And it’s historically – if you go back and look at periods where we’ve been printing 60, we’d been printing 4% year-over-year GDP growth. Not the odd little quarter. Sustained 4% GDP growth year over year.

We aren’t printing that. Today we had a revision to the growth numbers and it was 3%. So how come ISM is at 60 and yet – which really should be commensurate, let’s say 52 on ISM – and we’ve been sitting at 60. How is that possible?

Well, really, we think it’s to do with the equity market. We think a lot of the reason why there is this fluff in some of this soft data is because, when these executives fill out these surveys, they’re really reflecting their confidence is partly to do with how well their stock options are doing. And they’ve been doing bloody well.

And, as this thing naturally starts to roll over – because it doesn’t sit here, generally speaking. As you can see, it’s a big, broad sine wave. That would say that it’s tough in that environment to be short Treasuries.

Now, I have quite a lot of sympathy with that yellow box period. If you look at 2004–2005, typically we’ve seen Treasury yields fall. And I’m not dismissing that. But, basically, at this point, if you’re making that bet, you’re betting on a very, very weak equity market. And my suggestion would be, if you want to do that, just short the equity market rather than try to buy the Treasury market.

The point is, it’s not a great environment, I don’t think, to be particularly short Treasuries anymore. And, actually, to our professional clients, we’ve recommended to get out.

So, ladies and gents, if we’re saying now that it’s tough to be short Treasuries, it raises the natural question: Should you be buying Treasuries? Now, I’ve still got some reservations about the broad market. And let me explain.

If you look on Slide 10, let me show you the slide that you’ve seen before, which is this chart of 30-year Treasuries going all the way back into the ‘80s. What you can see here is that, despite the weakness that we’ve been seeing in equities, 30-year Treasuries have really not performed at all. We are still sitting well above that 100-month moving average. And we’re even still sitting above the neckline of the inverse head and shoulders.

So, if you do want to buy, certainly you wouldn’t be proposing to buy in the 30-year sector. Not yet, at least.

Now it could be a false break. But, as I said, if you really want to bet on Treasury – a lot lower Treasury yields at this point – you’re making a bet on the equity market. And my suggestion is you just go and make that bet on the equity market. You’re really betting that that thing is going to drop hard. So go and buy some puts. Don’t start doing a proxy in the Treasury market, certainly not at the long end.

Dataset excerpts ::
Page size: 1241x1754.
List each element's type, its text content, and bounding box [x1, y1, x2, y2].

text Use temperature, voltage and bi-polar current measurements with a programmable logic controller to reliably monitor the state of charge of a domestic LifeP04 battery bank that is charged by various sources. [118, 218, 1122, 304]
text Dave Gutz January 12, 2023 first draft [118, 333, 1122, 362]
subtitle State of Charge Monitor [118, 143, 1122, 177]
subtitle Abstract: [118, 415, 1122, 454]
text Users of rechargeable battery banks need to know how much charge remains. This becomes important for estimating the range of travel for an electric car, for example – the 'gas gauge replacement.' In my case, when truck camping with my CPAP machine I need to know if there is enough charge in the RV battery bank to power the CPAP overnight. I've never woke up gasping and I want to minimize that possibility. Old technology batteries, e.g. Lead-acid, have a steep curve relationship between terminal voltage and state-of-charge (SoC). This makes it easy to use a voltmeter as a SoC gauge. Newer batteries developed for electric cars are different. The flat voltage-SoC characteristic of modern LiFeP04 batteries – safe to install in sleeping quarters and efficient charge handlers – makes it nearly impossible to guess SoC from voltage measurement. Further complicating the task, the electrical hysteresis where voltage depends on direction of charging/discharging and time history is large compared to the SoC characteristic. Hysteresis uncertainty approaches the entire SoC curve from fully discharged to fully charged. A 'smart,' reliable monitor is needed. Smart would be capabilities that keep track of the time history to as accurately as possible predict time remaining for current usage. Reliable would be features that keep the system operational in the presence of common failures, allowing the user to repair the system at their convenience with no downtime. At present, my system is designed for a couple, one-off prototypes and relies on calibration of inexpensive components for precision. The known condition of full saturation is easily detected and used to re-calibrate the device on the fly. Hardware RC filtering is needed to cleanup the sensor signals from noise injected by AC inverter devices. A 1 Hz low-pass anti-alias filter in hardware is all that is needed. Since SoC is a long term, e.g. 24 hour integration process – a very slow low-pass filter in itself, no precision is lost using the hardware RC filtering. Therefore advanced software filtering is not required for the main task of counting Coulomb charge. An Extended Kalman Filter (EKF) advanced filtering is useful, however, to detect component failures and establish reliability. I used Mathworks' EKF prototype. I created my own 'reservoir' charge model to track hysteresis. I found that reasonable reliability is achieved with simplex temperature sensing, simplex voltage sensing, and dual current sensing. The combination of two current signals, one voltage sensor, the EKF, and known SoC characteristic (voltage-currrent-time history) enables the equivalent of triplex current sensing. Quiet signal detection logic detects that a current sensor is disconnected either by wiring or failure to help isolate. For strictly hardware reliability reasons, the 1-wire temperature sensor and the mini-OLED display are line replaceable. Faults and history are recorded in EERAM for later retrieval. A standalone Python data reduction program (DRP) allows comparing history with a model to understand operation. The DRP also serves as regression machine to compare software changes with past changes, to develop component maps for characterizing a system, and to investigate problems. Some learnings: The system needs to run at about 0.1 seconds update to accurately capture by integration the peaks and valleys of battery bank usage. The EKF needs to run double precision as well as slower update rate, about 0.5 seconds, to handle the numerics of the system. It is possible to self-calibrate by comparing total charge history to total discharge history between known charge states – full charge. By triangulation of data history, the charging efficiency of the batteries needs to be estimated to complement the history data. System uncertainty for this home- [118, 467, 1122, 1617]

Tasks and exercises ::
[A] From the talk on Treasuries, extract the section starting with "So, ladies and" and going on through "yet, at least.", word for word.
[B] Continue the talk on Treasuries and the equity market from the point where it stops.

Results by task ::
[A]
So, ladies and gents, if we’re saying now that it’s tough to be short Treasuries, it raises the natural question: Should you be buying Treasuries? Now, I’ve still got some reservations about the broad market. And let me explain.

If you look on Slide 10, let me show you the slide that you’ve seen before, which is this chart of 30-year Treasuries going all the way back into the ‘80s. What you can see here is that, despite the weakness that we’ve been seeing in equities, 30-year Treasuries have really not performed at all. We are still sitting well above that 100-month moving average. And we’re even still sitting above the neckline of the inverse head and shoulders.

So, if you do want to buy, certainly you wouldn’t be proposing to buy in the 30-year sector. Not yet, at least.

[B]
Another reason why I’m actually very nervous is Slide 11. I’m sure, if you’re on Twitter or you read some publications from brokers, you’ll have seen – and this was back when yields were around 3% on 10-years – a lot of people sent around this chart saying, oh my God, look at the shorts in the futures market in the Treasury pit. And they were extreme. What no one showed you was this chart. And this chart tracks positioning of Treasury primary dealers.

Now, these are the guys who get all sorts of benefits for standing up and, if necessary, taking down auctions and helping to support the Treasuries’ issuance. What I think you can see here pretty clearly is that, since QT, those positions have risen to historic highs. The holding of the inventory of those primary dealers is sitting at absolute highs.

Here’s the thing: In the old days, it didn’t used to cost a primary dealer – which is mostly a bank – any money to hold those Treasuries on the books. Zero risk weighting. They could be netted down to zero. It cost you nothing.

Since the Global Financial Crisis and all the reforms around Dodd-Frank and the Basel III legislation, it’s become exceedingly expensive to hold Treasuries on the books. So I can assure you that primary dealers don’t want to be holding this degree of inventory. This is involuntary inventory build. And, as any one of you who studies economics will know, that’s bad.

What seems to have happened is, since QT, no one has shown up to replace the Fed’s purchases. And what it’s left is the primary dealers holding those positions. This is not a bullish sign for the long end of the market.

Now, this makes it quite complicated. So we’ve got macro, which is arguing for you to potentially be long Treasuries. But we’ve got structural and inventory issues and technical issues which suggest that now is not a great time to be long. So the way that we’ve combined it, at least to our professional accounts, is we’ve suggested that they switch to curve steepeners.

Now, this is basically where you’d look for an outperformance of the short end – in this case, 2-years versus 10-years – so you’d expect two-year yields to outperform on the way down, relative to 10-year yields.

That can happen in one of two ways. You can get what they call a bull steepener, where you get 2-year yields drop very, very sharply. Let’s say the equity market implodes. That’s what you’d expect to get as those rate hikes that are priced into the front end of the curve just get priced out. That gets you bull steepener.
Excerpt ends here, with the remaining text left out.